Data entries
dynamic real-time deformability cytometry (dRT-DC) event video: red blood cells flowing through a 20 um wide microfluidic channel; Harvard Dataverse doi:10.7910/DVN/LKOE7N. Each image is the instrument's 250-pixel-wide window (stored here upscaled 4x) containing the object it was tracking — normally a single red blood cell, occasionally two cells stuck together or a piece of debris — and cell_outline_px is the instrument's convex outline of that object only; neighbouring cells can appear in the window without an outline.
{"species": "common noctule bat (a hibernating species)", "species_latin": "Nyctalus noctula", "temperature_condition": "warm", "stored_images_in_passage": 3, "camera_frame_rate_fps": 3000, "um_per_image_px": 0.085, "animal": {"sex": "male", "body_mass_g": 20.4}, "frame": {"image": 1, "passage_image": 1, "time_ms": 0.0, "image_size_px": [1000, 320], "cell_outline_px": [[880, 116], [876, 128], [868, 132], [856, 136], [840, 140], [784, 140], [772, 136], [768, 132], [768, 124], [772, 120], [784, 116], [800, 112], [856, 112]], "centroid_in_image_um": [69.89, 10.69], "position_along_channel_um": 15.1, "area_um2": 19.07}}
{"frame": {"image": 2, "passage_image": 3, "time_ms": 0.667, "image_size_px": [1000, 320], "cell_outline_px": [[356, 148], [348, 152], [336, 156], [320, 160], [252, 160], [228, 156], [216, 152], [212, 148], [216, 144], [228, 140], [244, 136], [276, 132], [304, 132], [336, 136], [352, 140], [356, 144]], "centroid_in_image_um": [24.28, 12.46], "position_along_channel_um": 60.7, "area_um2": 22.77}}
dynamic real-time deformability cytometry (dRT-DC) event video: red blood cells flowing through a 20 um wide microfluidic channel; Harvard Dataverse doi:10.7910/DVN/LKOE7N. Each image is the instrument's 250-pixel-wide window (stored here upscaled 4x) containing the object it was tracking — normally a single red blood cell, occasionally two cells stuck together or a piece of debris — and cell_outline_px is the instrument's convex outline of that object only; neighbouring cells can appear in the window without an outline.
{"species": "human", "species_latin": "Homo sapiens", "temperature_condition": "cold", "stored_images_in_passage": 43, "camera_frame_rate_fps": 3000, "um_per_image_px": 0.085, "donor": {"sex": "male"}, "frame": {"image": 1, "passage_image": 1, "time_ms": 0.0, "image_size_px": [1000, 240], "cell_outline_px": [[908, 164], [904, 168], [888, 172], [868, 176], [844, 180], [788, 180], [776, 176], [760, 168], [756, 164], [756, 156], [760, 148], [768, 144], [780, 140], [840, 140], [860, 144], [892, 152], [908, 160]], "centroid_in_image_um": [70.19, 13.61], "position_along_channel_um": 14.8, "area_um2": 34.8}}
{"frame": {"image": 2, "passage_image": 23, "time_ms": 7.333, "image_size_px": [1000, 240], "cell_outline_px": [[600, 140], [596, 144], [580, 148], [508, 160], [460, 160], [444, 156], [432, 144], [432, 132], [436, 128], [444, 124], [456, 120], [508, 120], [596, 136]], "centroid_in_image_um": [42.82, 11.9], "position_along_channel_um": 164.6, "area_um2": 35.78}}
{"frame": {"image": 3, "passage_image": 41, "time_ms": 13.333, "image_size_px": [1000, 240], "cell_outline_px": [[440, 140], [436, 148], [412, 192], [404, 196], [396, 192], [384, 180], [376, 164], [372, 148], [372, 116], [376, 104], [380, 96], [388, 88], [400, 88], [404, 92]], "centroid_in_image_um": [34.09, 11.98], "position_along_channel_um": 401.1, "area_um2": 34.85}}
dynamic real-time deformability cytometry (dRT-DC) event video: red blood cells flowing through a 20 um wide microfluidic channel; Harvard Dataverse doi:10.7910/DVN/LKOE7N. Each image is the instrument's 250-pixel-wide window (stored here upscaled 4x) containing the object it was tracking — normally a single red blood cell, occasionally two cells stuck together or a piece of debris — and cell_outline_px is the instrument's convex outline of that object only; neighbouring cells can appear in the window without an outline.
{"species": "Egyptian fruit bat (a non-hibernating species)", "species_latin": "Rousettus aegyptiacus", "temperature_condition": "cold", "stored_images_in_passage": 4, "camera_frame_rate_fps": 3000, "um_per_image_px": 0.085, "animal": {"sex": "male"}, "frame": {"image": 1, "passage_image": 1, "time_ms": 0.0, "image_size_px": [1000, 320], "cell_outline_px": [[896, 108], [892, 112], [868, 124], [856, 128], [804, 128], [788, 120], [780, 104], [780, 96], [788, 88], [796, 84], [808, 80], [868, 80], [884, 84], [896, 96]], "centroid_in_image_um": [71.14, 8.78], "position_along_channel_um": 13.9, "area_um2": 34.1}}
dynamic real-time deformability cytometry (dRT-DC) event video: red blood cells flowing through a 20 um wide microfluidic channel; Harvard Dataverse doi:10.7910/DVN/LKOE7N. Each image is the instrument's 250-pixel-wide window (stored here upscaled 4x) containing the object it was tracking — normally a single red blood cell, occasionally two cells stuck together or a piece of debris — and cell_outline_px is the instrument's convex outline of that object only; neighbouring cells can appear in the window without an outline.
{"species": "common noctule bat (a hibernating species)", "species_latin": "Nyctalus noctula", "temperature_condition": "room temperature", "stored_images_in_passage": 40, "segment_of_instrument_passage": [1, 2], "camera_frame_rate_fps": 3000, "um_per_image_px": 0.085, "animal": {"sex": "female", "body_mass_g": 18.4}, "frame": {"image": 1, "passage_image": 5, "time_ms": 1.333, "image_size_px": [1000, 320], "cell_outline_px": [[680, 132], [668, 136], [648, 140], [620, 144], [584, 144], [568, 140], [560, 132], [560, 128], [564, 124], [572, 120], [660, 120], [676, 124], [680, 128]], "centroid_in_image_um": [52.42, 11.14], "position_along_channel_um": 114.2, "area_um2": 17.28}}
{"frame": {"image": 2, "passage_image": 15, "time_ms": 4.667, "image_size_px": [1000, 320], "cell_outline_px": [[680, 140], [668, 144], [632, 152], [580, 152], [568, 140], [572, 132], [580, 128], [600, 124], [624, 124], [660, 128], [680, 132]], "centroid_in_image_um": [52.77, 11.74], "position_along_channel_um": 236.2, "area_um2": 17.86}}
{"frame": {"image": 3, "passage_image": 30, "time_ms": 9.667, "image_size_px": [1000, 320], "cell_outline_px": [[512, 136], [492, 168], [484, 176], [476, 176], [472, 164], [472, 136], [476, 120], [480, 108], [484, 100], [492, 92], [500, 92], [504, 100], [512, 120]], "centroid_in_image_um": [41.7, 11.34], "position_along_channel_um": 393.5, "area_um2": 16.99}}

## Stated exercise
Please reproduce each record precisely as written.

## Response to the task
dynamic real-time deformability cytometry (dRT-DC) event video: red blood cells flowing through a 20 um wide microfluidic channel; Harvard Dataverse doi:10.7910/DVN/LKOE7N. Each image is the instrument's 250-pixel-wide window (stored here upscaled 4x) containing the object it was tracking — normally a single red blood cell, occasionally two cells stuck together or a piece of debris — and cell_outline_px is the instrument's convex outline of that object only; neighbouring cells can appear in the window without an outline.
{"species": "common noctule bat (a hibernating species)", "species_latin": "Nyctalus noctula", "temperature_condition": "warm", "stored_images_in_passage": 3, "camera_frame_rate_fps": 3000, "um_per_image_px": 0.085, "animal": {"sex": "male", "body_mass_g": 20.4}, "frame": {"image": 1, "passage_image": 1, "time_ms": 0.0, "image_size_px": [1000, 320], "cell_outline_px": [[880, 116], [876, 128], [868, 132], [856, 136], [840, 140], [784, 140], [772, 136], [768, 132], [768, 124], [772, 120], [784, 116], [800, 112], [856, 112]], "centroid_in_image_um": [69.89, 10.69], "position_along_channel_um": 15.1, "area_um2": 19.07}}
{"frame": {"image": 2, "passage_image": 3, "time_ms": 0.667, "image_size_px": [1000, 320], "cell_outline_px": [[356, 148], [348, 152], [336, 156], [320, 160], [252, 160], [228, 156], [216, 152], [212, 148], [216, 144], [228, 140], [244, 136], [276, 132], [304, 132], [336, 136], [352, 140], [356, 144]], "centroid_in_image_um": [24.28, 12.46], "position_along_channel_um": 60.7, "area_um2": 22.77}}
dynamic real-time deformability cytometry (dRT-DC) event video: red blood cells flowing through a 20 um wide microfluidic channel; Harvard Dataverse doi:10.7910/DVN/LKOE7N. Each image is the instrument's 250-pixel-wide window (stored here upscaled 4x) containing the object it was tracking — normally a single red blood cell, occasionally two cells stuck together or a piece of debris — and cell_outline_px is the instrument's convex outline of that object only; neighbouring cells can appear in the window without an outline.
{"species": "human", "species_latin": "Homo sapiens", "temperature_condition": "cold", "stored_images_in_passage": 43, "camera_frame_rate_fps": 3000, "um_per_image_px": 0.085, "donor": {"sex": "male"}, "frame": {"image": 1, "passage_image": 1, "time_ms": 0.0, "image_size_px": [1000, 240], "cell_outline_px": [[908, 164], [904, 168], [888, 172], [868, 176], [844, 180], [788, 180], [776, 176], [760, 168], [756, 164], [756, 156], [760, 148], [768, 144], [780, 140], [840, 140], [860, 144], [892, 152], [908, 160]], "centroid_in_image_um": [70.19, 13.61], "position_along_channel_um": 14.8, "area_um2": 34.8}}
{"frame": {"image": 2, "passage_image": 23, "time_ms": 7.333, "image_size_px": [1000, 240], "cell_outline_px": [[600, 140], [596, 144], [580, 148], [508, 160], [460, 160], [444, 156], [432, 144], [432, 132], [436, 128], [444, 124], [456, 120], [508, 120], [596, 136]], "centroid_in_image_um": [42.82, 11.9], "position_along_channel_um": 164.6, "area_um2": 35.78}}
{"frame": {"image": 3, "passage_image": 41, "time_ms": 13.333, "image_size_px": [1000, 240], "cell_outline_px": [[440, 140], [436, 148], [412, 192], [404, 196], [396, 192], [384, 180], [376, 164], [372, 148], [372, 116], [376, 104], [380, 96], [388, 88], [400, 88], [404, 92]], "centroid_in_image_um": [34.09, 11.98], "position_along_channel_um": 401.1, "area_um2": 34.85}}
dynamic real-time deformability cytometry (dRT-DC) event video: red blood cells flowing through a 20 um wide microfluidic channel; Harvard Dataverse doi:10.7910/DVN/LKOE7N. Each image is the instrument's 250-pixel-wide window (stored here upscaled 4x) containing the object it was tracking — normally a single red blood cell, occasionally two cells stuck together or a piece of debris — and cell_outline_px is the instrument's convex outline of that object only; neighbouring cells can appear in the window without an outline.
{"species": "Egyptian fruit bat (a non-hibernating species)", "species_latin": "Rousettus aegyptiacus", "temperature_condition": "cold", "stored_images_in_passage": 4, "camera_frame_rate_fps": 3000, "um_per_image_px": 0.085, "animal": {"sex": "male"}, "frame": {"image": 1, "passage_image": 1, "time_ms": 0.0, "image_size_px": [1000, 320], "cell_outline_px": [[896, 108], [892, 112], [868, 124], [856, 128], [804, 128], [788, 120], [780, 104], [780, 96], [788, 88], [796, 84], [808, 80], [868, 80], [884, 84], [896, 96]], "centroid_in_image_um": [71.14, 8.78], "position_along_channel_um": 13.9, "area_um2": 34.1}}
dynamic real-time deformability cytometry (dRT-DC) event video: red blood cells flowing through a 20 um wide microfluidic channel; Harvard Dataverse doi:10.7910/DVN/LKOE7N. Each image is the instrument's 250-pixel-wide window (stored here upscaled 4x) containing the object it was tracking — normally a single red blood cell, occasionally two cells stuck together or a piece of debris — and cell_outline_px is the instrument's convex outline of that object only; neighbouring cells can appear in the window without an outline.
{"species": "common noctule bat (a hibernating species)", "species_latin": "Nyctalus noctula", "temperature_condition": "room temperature", "stored_images_in_passage": 40, "segment_of_instrument_passage": [1, 2], "camera_frame_rate_fps": 3000, "um_per_image_px": 0.085, "animal": {"sex": "female", "body_mass_g": 18.4}, "frame": {"image": 1, "passage_image": 5, "time_ms": 1.333, "image_size_px": [1000, 320], "cell_outline_px": [[680, 132], [668, 136], [648, 140], [620, 144], [584, 144], [568, 140], [560, 132], [560, 128], [564, 124], [572, 120], [660, 120], [676, 124], [680, 128]], "centroid_in_image_um": [52.42, 11.14], "position_along_channel_um": 114.2, "area_um2": 17.28}}
{"frame": {"image": 2, "passage_image": 15, "time_ms": 4.667, "image_size_px": [1000, 320], "cell_outline_px": [[680, 140], [668, 144], [632, 152], [580, 152], [568, 140], [572, 132], [580, 128], [600, 124], [624, 124], [660, 128], [680, 132]], "centroid_in_image_um": [52.77, 11.74], "position_along_channel_um": 236.2, "area_um2": 17.86}}
{"frame": {"image": 3, "passage_image": 30, "time_ms": 9.667, "image_size_px": [1000, 320], "cell_outline_px": [[512, 136], [492, 168], [484, 176], [476, 176], [472, 164], [472, 136], [476, 120], [480, 108], [484, 100], [492, 92], [500, 92], [504, 100], [512, 120]], "centroid_in_image_um": [41.7, 11.34], "position_along_channel_um": 393.5, "area_um2": 16.99}}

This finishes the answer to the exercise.